### EXERCISE DESCRIPTION
Beginning with the line of the entries below that holds "2024 / Amer HilabiI" and ending with the line that holds "Suivre l'évolution et ajuster le programme si", transcribe each line exactly as written. Pictures stay out.

== INPUT DATA

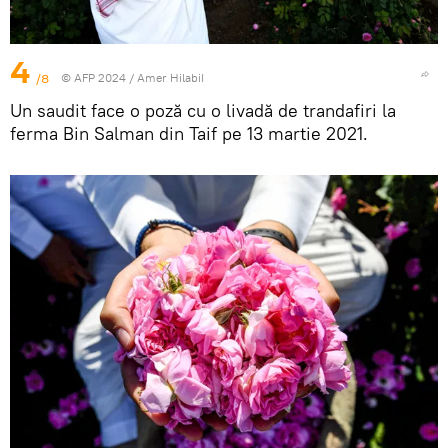
4
/8
© AFP 2024 / Amer HilabiI
Un saudit face o poză cu o livadă de trandafiri la
ferma Bin Salman din Taif pe 13 martie 2021.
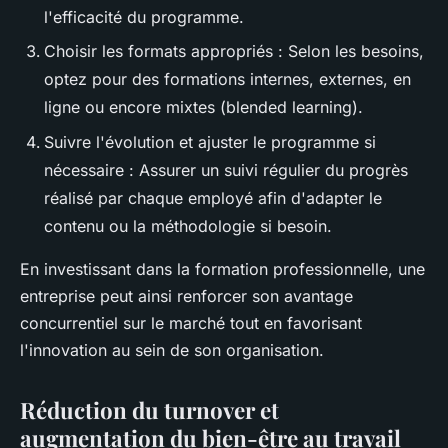
l'efficacité du programme.
Choisir les formats appropriés : Selon les besoins,
optez pour des formations internes, externes, en
ligne ou encore mixtes (blended learning).
Suivre l'évolution et ajuster le programme si
nécessaire : Assurer un suivi régulier du progrès
réalisé par chaque employé afin d'adapter le
contenu ou la méthodologie si besoin.
En investissant dans la formation professionnelle, une
entreprise peut ainsi renforcer son avantage
concurrentiel sur le marché tout en favorisant
l'innovation au sein de son organisation.
Réduction du turnover et
augmentation du bien-être au travail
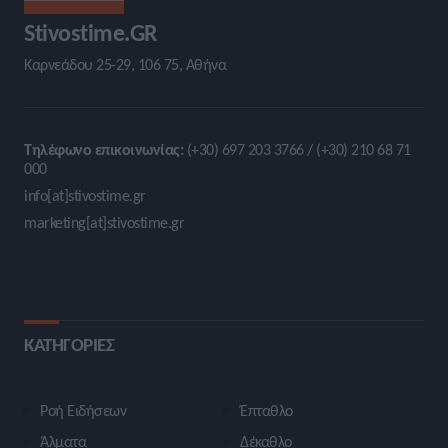
Stivostime.GR
Καρνεάδου 25-29, 106 75, Αθήνα
Τηλέφωνο επικοινωνίας:
(+30) 697 203 3766 / (+30) 210 68 71
000
info[at]stivostime.gr
marketing[at]stivostime.gr
ΚΑΤΗΓΟΡΙΕΣ
Ροή Ειδήσεων
Έπταθλο
Άλματα
Δέκαθλο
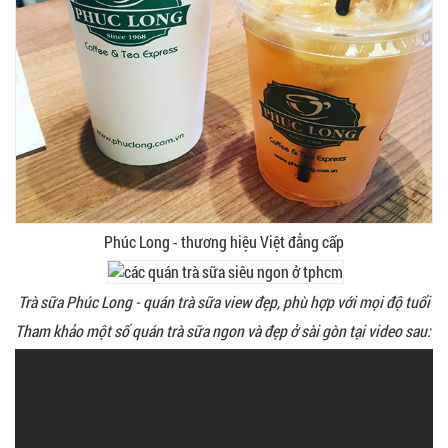
Phúc Long - thương hiệu Việt đẳng cấp
Trà sữa Phúc Long - quán trà sữa view đẹp, phù hợp với mọi độ tuổi
Tham khảo một số quán trà sữa ngon và đẹp ở sài gòn tại video sau:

====

### RESPONSE AREA
© AFP 2024 / Amer HilabiI
Un saudit face o poză cu o livadă de trandafiri la
ferma Bin Salman din Taif pe 13 martie 2021.
l'efficacité du programme.
Choisir les formats appropriés : Selon les besoins,
optez pour des formations internes, externes, en
ligne ou encore mixtes (blended learning).
Suivre l'évolution et ajuster le programme si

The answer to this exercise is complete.